28/05/13

Specchio specchio delle mie brame...

Qui la questione non è sapere chi è la più bella del reame che comunque non sono io; qui il fatto è ammettere che non c’è niente da fare: quando si passa davanti a uno specchio lo sguardo è attratto. Diventiamo tutti allodole, anche chi nega. È come se fosse un riflesso incondizionato. Che si tratti di un vero specchio o di una vetrina impossibile che il primo istinto non sia quello di girarsi e di guardarsi, magari senza vedersi. Non dico che lo si faccia sempre per edonismo.

 Di certo io tutte le volte che lo faccio poi ci vedo qualcosa che non mi piace. Io tutta intera, per esempio. Ho sempre qualcosa di sbagliato. Sarà che in casa non posseggo uno specchio dalla testa ai piedi quindi mi vedo solo a fette. Per avere una visione d’insieme devo andare in ascensore, il che non è praticissimo. Soprattutto per i miei vicini di casa.
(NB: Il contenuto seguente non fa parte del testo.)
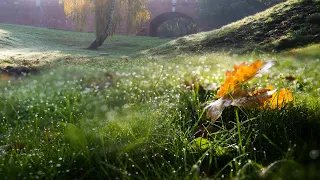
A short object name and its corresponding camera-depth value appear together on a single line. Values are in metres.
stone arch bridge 37.34
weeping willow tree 16.58
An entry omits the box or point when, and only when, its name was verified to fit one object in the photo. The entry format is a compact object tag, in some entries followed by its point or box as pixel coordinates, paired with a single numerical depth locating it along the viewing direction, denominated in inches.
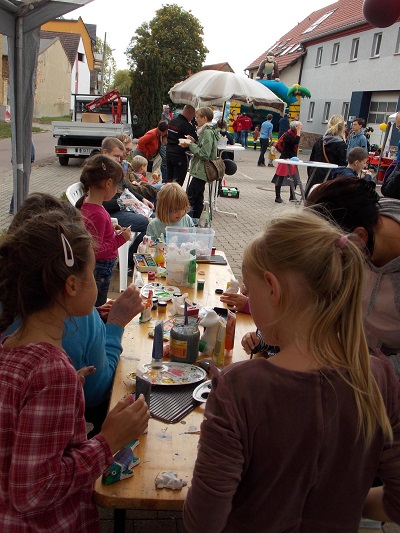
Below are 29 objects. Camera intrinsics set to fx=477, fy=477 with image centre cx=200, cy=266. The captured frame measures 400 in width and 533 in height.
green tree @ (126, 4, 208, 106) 1716.3
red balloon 220.2
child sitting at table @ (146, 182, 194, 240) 157.6
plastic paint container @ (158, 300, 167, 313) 111.0
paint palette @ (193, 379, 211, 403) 75.5
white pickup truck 544.4
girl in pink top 144.6
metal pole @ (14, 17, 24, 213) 163.6
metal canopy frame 157.6
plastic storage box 146.3
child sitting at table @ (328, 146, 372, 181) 272.8
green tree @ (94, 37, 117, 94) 2682.8
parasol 399.2
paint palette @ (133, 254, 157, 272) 139.5
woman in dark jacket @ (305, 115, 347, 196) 338.3
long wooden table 55.7
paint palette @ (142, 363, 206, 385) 79.8
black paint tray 71.7
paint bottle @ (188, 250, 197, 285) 128.9
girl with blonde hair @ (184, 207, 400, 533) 40.9
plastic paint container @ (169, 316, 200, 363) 86.4
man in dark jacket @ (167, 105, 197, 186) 355.3
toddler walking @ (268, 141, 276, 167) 762.4
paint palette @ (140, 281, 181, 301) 118.5
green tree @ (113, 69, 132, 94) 2880.9
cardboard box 615.5
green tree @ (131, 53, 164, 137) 878.7
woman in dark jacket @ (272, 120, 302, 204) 451.6
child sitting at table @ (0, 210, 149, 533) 47.1
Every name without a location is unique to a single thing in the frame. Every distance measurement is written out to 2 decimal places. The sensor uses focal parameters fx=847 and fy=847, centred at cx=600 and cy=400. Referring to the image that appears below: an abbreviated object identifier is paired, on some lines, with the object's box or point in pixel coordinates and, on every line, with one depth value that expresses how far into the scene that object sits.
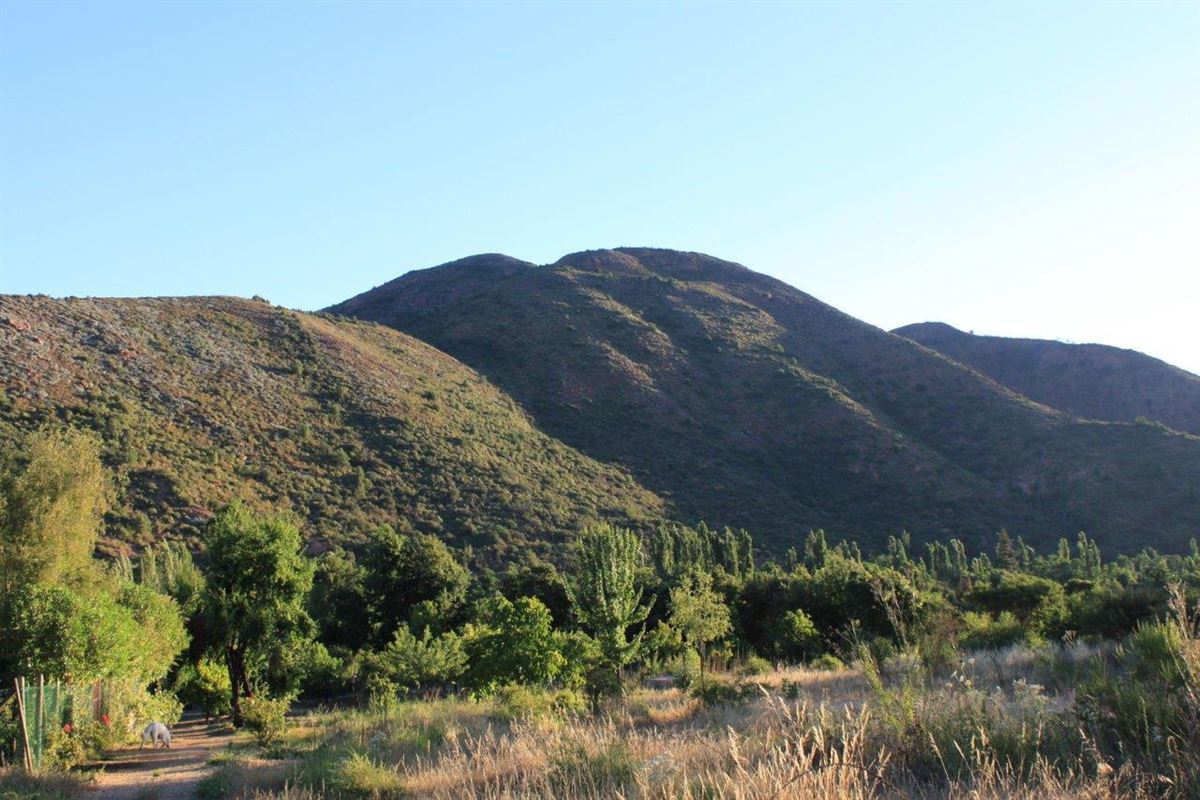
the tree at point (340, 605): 38.94
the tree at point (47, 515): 21.64
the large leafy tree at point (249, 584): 23.06
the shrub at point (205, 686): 28.70
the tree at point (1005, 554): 47.68
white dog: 19.28
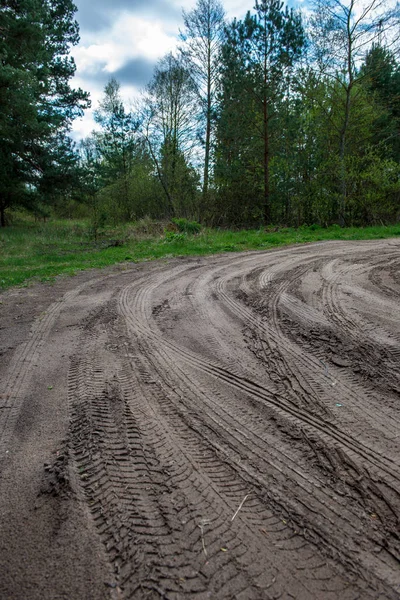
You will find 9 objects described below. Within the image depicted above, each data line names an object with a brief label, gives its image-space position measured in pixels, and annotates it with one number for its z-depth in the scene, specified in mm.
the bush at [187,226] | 15961
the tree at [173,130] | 18828
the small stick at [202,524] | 1581
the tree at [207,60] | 18312
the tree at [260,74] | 15258
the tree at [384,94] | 14477
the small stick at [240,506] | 1694
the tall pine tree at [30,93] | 11383
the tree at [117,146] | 22844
C’è da dire un’altra cosa a questo proposito: una parte del mio guardaroba sta nel solaio, quindi mi tocca andare su e giù molto spesso e malvolentieri. Ultimamente ho cambiato un po’ l’assetto.
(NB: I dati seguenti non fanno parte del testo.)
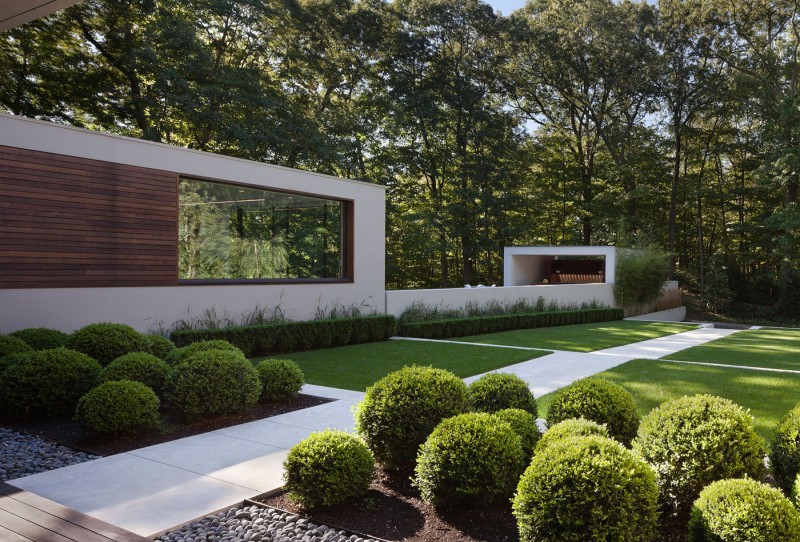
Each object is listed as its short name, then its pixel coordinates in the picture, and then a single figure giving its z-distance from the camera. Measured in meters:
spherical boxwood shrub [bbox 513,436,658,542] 2.39
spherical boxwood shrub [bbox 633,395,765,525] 2.82
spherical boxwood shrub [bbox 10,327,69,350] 6.48
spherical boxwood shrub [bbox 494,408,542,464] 3.42
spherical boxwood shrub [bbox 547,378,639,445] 3.65
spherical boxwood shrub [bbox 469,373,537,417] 4.06
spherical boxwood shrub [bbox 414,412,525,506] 3.00
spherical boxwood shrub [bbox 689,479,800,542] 2.29
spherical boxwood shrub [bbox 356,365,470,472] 3.60
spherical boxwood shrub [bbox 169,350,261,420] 4.98
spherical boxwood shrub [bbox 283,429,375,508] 3.16
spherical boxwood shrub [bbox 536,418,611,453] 2.94
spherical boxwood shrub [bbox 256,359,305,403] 5.84
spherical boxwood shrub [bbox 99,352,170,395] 5.20
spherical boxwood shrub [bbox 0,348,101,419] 5.07
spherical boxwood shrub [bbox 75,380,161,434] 4.48
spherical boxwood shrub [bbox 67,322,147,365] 6.14
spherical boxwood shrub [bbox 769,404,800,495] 2.90
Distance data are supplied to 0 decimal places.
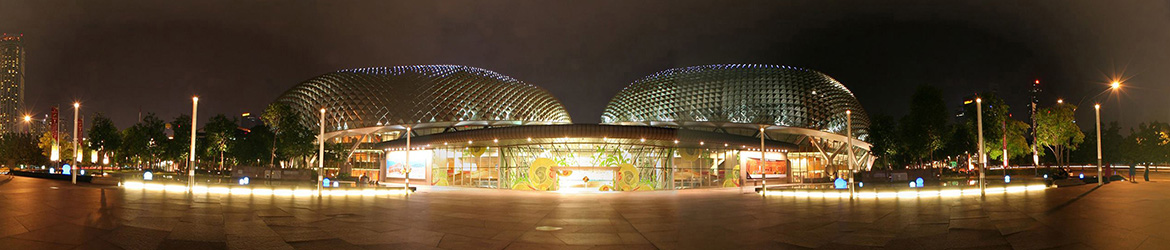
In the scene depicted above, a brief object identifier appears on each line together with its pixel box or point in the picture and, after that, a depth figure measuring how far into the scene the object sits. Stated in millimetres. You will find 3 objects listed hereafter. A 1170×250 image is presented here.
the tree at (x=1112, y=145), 83862
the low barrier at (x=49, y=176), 37250
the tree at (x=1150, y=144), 77562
E’ successo quando, in mutande, ho incontrato un mio anziano vicino di casa. E’ andata così: mi sono vestita di tutto punto, con camicia e giacca molto executive, scarpe stringate e calzettoni. Ma i pantaloni stavano lassù. Per non perdere tempo ho preso il borsone del lavoro e sono salita in solaio. E chi t’incontro per le scale? Il signor Carletti che, gentilissimo come al solito, buongiorno e quattro chiacchiere. Io ho cercato in mille modi di nascondere le gambe e con gran nonchalance visto che il mio interlocutore sembrava non accorgersi di nulla, ho fatto finta di niente. Alle sei del pomeriggio rientro e chi t’incontro? Il signor Carletti. Buonasera buonasera e mi scusi per stamattina che ero un po’ in mutande. E lui: ma si figuri, noi qui siamo abituati a vederla stravagante ma sappiamo che lavora nella moda, pensavo che si usasse così. Sono rimasta di stucco. Avrei potuto tranquillamente uscirmene in mutande e passare inosservata. Devo pensare a altre strategie per farmi notare.

E, tornando allo specchio dell’ascensore, lo uso solo vestita di tutto punto, quando non c’è più niente da fare perché sono già fuori casa e non c’è errore di look che tenga per farmici tornare e scaravoltare tutto. Buona la prima, per quel che mi riguarda. Forse è proprio perché davanti allo specchio ci passo pochi secondi visto che non ne ho uno serio che quando ne vedo uno mi casca l’occhio: è come se mi notassi per la prima vota in tutta la mia altezza (e larghezza). E in bagno, direte voi? Ho solo specchi vecchi ereditati dalla famiglia. Bellissimi non c’è che dire ma sono un po’ bronzati, pieni di macchie del tempo. Non capisci mai il colore della pelle e ti vedi a chiazze. Non possono fare testo. Per me vanno bene, visto che non mi trucco e adoro il rossetto sbavato. Ora che ci penso uno specchio lungo c’è, è quello sulla porta in cucina ma è diviso a scacchi quindi ti vedi come in un caleidoscopio il che non è esattamente funzionale. Ora che mi ci fate pensare forse la stravaganza di cui tutti mi accusano non dipende da un’attitudine personale ma da una totale mancanza di coscienza di un sé estetico dettata da un problema reale con gli specchi. La cosa non è ereditaria visto che quando abitavo in famiglia c’era un grande specchio in corridoio a uso di tutti noi, mamma, babbo e sorelle. Mia madre era formidabile davanti allo specchio: faceva le prove di camminata, tratteneva il respiro per sembrare più magra, si cotonava i capelli, faceva certe facce quando si truccava. Ci passavo le ore davanti allo specchio con lei, solo come spettatrice. Poi ho smesso. Ma se sono in giro con il mio iPad fuori dalla custodia non resisto e mi fotografo. Autoritratti un po’ scemi ma che mi divertono moltissimo.